+++ Brano scelto +++
Partendo dai luoghi che furono anticamente quelli propri ai sepolcri dell’Osa, percorrono gli uomini quella via per consegnare il loro caro, attraverso il rito, diversamente religiosamente connessi all’aldilà, ai processi di trasmutazione e alle metamorfosi vitali, ognuno reclamando per sé (come un dì cantò il Foscolo) un luogo ove possa coltivare la dolce illusione di un rapporto diretto col defunto, ove la riconoscibilità della materia residuale faccia dimenticare un poco la negazione dell’esserci. E dal luogo poi, compiuto il rito, si espanda, verso l’articolazione costruita delle falde del cratere, ove precipite la materia espulsa dallo scavo nei processi di formazione delle strutture lineari trasversali, contribuisce a costruire alti muri continui, luoghi di sosta innanzi alla giacitura delle tombe a solco. La riconoscibilità della postura vince ove la metamorfosi lenta é in atto. Più a monte l’orlo interno del cratere é solcato da percorribili vie, ove trovano spazio; e i resti che il fuoco immediatamente rese polvere e quelli che il tempo articolò in materia via via sempre più altra. E da percorsi esterni al cratere snodantisi a nord di questo ogni volta che ognuno voglia direttamente penetrare entro le formazioni lineari ed anche lungo l’orlo modellato interno, potrà farlo all’ombra di grandi pini che con ritmo costante già segnano lo scorrere della preesistente via di Poli. Connotato dal segno della via antica, solo, aperto completamente al cielo, protetto dalle spalle della roccia vulcanica, corre il cammino che antichissimo, risalente al Bronzo, alfine taglia il cratere a sud-ovest, idealmente ricongiungendosi a quel segno che fu interpretato come cardo di una possibile, ormai interamente scomparsa formazione urbana.
+++
§ **Compito da svolgere**: Ricopia per intero il brano sul cratere e sui sepolcri dell’Osa, senza cambiare nemmeno una parola o un segno di punteggiatura.
+++ Estratto del dataset +++
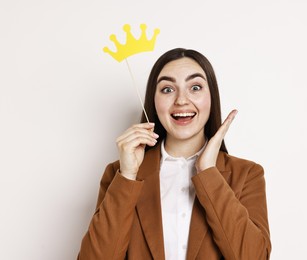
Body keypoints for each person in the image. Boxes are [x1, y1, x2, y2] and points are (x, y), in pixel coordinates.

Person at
+++
§ **Soluzione esercizio**:
Partendo dai luoghi che furono anticamente quelli propri ai sepolcri dell’Osa, percorrono gli uomini quella via per consegnare il loro caro, attraverso il rito, diversamente religiosamente connessi all’aldilà, ai processi di trasmutazione e alle metamorfosi vitali, ognuno reclamando per sé (come un dì cantò il Foscolo) un luogo ove possa coltivare la dolce illusione di un rapporto diretto col defunto, ove la riconoscibilità della materia residuale faccia dimenticare un poco la negazione dell’esserci. E dal luogo poi, compiuto il rito, si espanda, verso l’articolazione costruita delle falde del cratere, ove precipite la materia espulsa dallo scavo nei processi di formazione delle strutture lineari trasversali, contribuisce a costruire alti muri continui, luoghi di sosta innanzi alla giacitura delle tombe a solco. La riconoscibilità della postura vince ove la metamorfosi lenta é in atto. Più a monte l’orlo interno del cratere é solcato da percorribili vie, ove trovano spazio; e i resti che il fuoco immediatamente rese polvere e quelli che il tempo articolò in materia via via sempre più altra. E da percorsi esterni al cratere snodantisi a nord di questo ogni volta che ognuno voglia direttamente penetrare entro le formazioni lineari ed anche lungo l’orlo modellato interno, potrà farlo all’ombra di grandi pini che con ritmo costante già segnano lo scorrere della preesistente via di Poli. Connotato dal segno della via antica, solo, aperto completamente al cielo, protetto dalle spalle della roccia vulcanica, corre il cammino che antichissimo, risalente al Bronzo, alfine taglia il cratere a sud-ovest, idealmente ricongiungendosi a quel segno che fu interpretato come cardo di una possibile, ormai interamente scomparsa formazione urbana.